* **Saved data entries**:
········
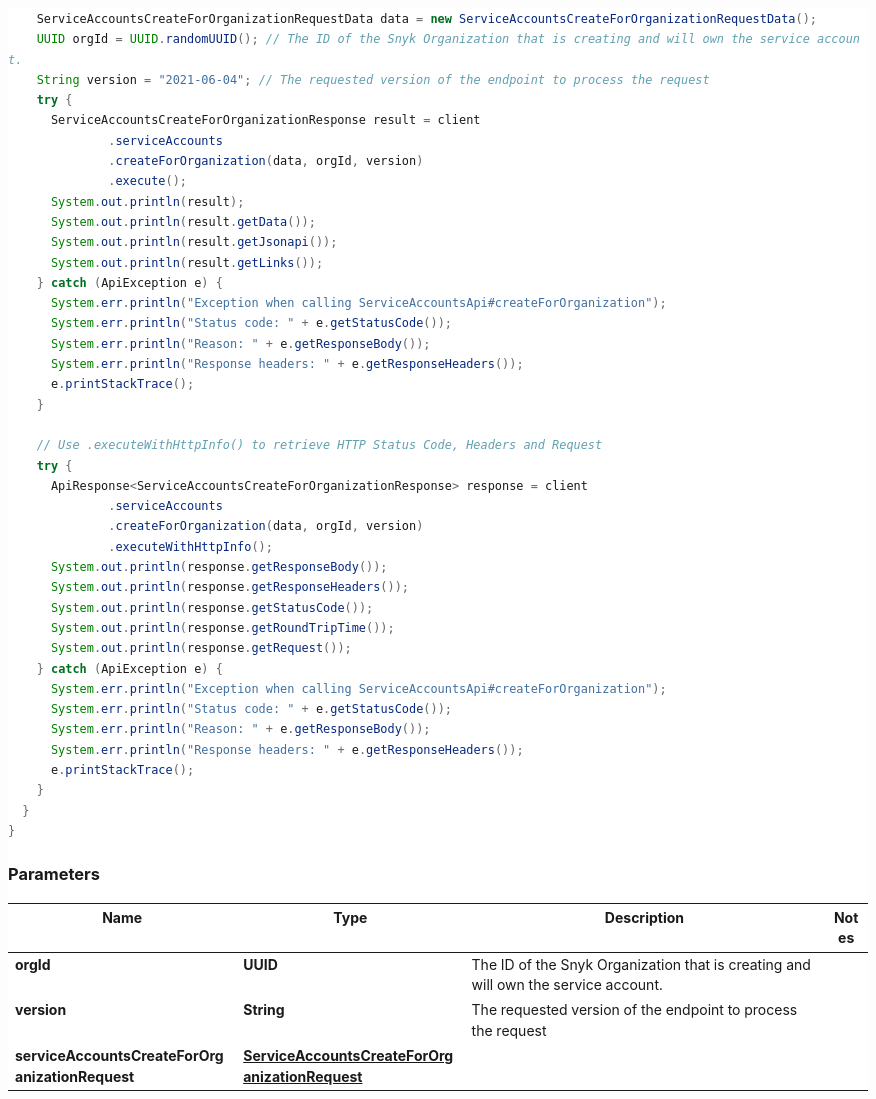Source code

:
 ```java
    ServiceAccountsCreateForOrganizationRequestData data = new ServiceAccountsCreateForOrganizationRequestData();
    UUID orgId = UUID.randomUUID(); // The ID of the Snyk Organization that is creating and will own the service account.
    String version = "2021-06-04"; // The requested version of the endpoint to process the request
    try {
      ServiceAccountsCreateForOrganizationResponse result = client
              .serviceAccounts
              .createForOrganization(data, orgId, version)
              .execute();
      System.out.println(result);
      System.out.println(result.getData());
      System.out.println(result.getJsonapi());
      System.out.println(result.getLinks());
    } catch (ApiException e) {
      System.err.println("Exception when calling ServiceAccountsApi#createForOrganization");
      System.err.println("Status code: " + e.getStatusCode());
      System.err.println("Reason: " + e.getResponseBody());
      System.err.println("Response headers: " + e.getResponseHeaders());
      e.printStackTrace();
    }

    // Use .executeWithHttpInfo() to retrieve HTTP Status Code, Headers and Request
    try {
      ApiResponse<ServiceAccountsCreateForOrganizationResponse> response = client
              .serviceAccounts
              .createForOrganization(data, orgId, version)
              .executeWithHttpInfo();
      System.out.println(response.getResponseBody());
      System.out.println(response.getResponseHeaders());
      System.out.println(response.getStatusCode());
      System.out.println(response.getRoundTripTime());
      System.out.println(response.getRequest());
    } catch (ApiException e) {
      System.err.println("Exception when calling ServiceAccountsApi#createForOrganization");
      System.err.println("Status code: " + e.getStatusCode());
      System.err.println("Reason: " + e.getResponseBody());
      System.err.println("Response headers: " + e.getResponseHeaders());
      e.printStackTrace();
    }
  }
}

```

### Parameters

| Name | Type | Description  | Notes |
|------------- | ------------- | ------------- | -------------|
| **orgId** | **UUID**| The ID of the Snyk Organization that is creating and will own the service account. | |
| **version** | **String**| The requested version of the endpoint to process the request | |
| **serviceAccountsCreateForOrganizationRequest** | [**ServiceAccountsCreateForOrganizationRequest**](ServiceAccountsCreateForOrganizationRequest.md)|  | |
········
* **Description of the task**: What is needed is an exact printout of every record above, with the pictures left out.

* **Finished task**:
Source code

:
 ```java
    ServiceAccountsCreateForOrganizationRequestData data = new ServiceAccountsCreateForOrganizationRequestData();
    UUID orgId = UUID.randomUUID(); // The ID of the Snyk Organization that is creating and will own the service account.
    String version = "2021-06-04"; // The requested version of the endpoint to process the request
    try {
      ServiceAccountsCreateForOrganizationResponse result = client
              .serviceAccounts
              .createForOrganization(data, orgId, version)
              .execute();
      System.out.println(result);
      System.out.println(result.getData());
      System.out.println(result.getJsonapi());
      System.out.println(result.getLinks());
    } catch (ApiException e) {
      System.err.println("Exception when calling ServiceAccountsApi#createForOrganization");
      System.err.println("Status code: " + e.getStatusCode());
      System.err.println("Reason: " + e.getResponseBody());
      System.err.println("Response headers: " + e.getResponseHeaders());
      e.printStackTrace();
    }

    // Use .executeWithHttpInfo() to retrieve HTTP Status Code, Headers and Request
    try {
      ApiResponse<ServiceAccountsCreateForOrganizationResponse> response = client
              .serviceAccounts
              .createForOrganization(data, orgId, version)
              .executeWithHttpInfo();
      System.out.println(response.getResponseBody());
      System.out.println(response.getResponseHeaders());
      System.out.println(response.getStatusCode());
      System.out.println(response.getRoundTripTime());
      System.out.println(response.getRequest());
    } catch (ApiException e) {
      System.err.println("Exception when calling ServiceAccountsApi#createForOrganization");
      System.err.println("Status code: " + e.getStatusCode());
      System.err.println("Reason: " + e.getResponseBody());
      System.err.println("Response headers: " + e.getResponseHeaders());
      e.printStackTrace();
    }
  }
}

```

### Parameters

| Name | Type | Description  | Notes |
|------------- | ------------- | ------------- | -------------|
| **orgId** | **UUID**| The ID of the Snyk Organization that is creating and will own the service account. | |
| **version** | **String**| The requested version of the endpoint to process the request | |
| **serviceAccountsCreateForOrganizationRequest** | [**ServiceAccountsCreateForOrganizationRequest**](ServiceAccountsCreateForOrganizationRequest.md)|  | |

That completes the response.